In this brilliant biography T. J. Stiles offers a new understanding of the legendary outlaw Jesse James. Although he has often been portrayed as a Robin Hood of the old west, in this ground-breaking work Stiles places James within the context of the bloody conflicts of the Civil War to reveal a much more complicated and significant figure.
"Carries the reader scrupulously through James’s violent, violent life.... When [Stiles]… calls Jesse James the ‘last rebel of the Civil War; he correctly defines the theme that ruled Jesse’s life." —Larry McMurtry, Pulitzer Prize-winning author of Lonesome Dove via The New Republic
Raised in a fiercely pro-slavery household in bitterly divided Missouri, at age sixteen James became a bushwhacker, one of the savage Confederate guerrillas that terrorized the border states. After the end of the war, James continued his campaign of robbery and murder into the brutal era of reconstruction, when his reckless daring, his partisan pronouncements, and his alliance with the sympathetic editor John Newman Edwards placed him squarely at the forefront of the former Confederates’ bid to recapture political power.
With meticulous research and vivid accounts of the dramatic adventures of the famous gunman, T. J. Stiles shows how he resembles not the apolitical hero of legend, but rather a figure ready to use violence to command attention for a political cause—in many ways, a forerunner of the modern terrorist.

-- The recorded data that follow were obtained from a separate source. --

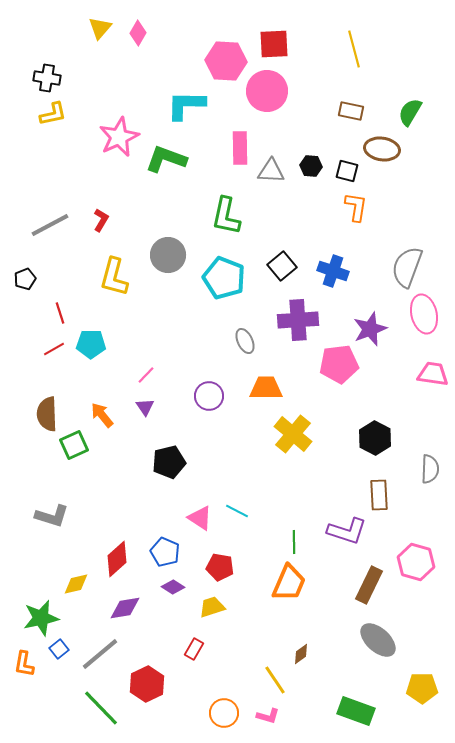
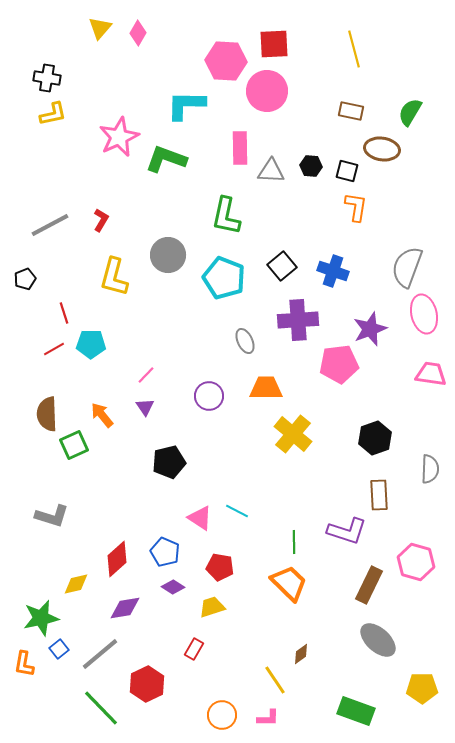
red line at (60, 313): moved 4 px right
pink trapezoid at (433, 374): moved 2 px left
black hexagon at (375, 438): rotated 12 degrees clockwise
orange trapezoid at (289, 583): rotated 69 degrees counterclockwise
orange circle at (224, 713): moved 2 px left, 2 px down
pink L-shape at (268, 716): moved 2 px down; rotated 15 degrees counterclockwise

In a lucid reexamination of one of the nation's most notorious outlaws, independent historian Stiles argues that Jesse James (1847 1882), like his fellow "bushwhackers," had a political agenda and that this made him more terrorist than bandit, and more significant than we credit. "He was," Stiles says, "a political partisan eagerly offered himself up as a polarizing symbol of the Confederate project for postwar Missouri." By the age of 16, James was engaged in guerilla warfare against Union forces; when the war was over he remained a staunch and outspoken ex-Confederate. His letters to friend and newspaper editor John Newman Edwards, in which he described himself as "the target of unjustified, vindictive persecution," and exonerative articles published about him after the war, show that James used and was used by the newspapers to further Missouri's opposition to Reconstruction. White-supremacist bushwhackers targeted Unionists as well as institutions that benefited the Union. Political posturing aside, though, James and his ilk used the booty to line their own pockets and if James mirrored the bigger picture of a society that pushed him into a life of crime, he also embraced that life without remorse. That said, Stiles's painstaking research has produced a compelling book that recreates, sometimes graphically, the ruthlessness that prevailed in Missouri, where neighbor fought neighbor and nobody was safe. He also offers a critical understanding of how deep-seated hatred breeds self-righteous fanatics, who can justify violence against anyone deemed an enemy. 16 pages of illus. and six maps.
The Real Jesse James
Stiles' well researched and scholarly approach to the story of Jesse James does not detract from pleasure of reading his exploits firmly set in the context of reconstruction after the Civil War. His writing appeals on the level of the wild west aura cross referenced to the complex political and economic workings of the American experiment at it's most tortured time. I was frequently amazed at the historic facts I was learning as I was enjoying the book.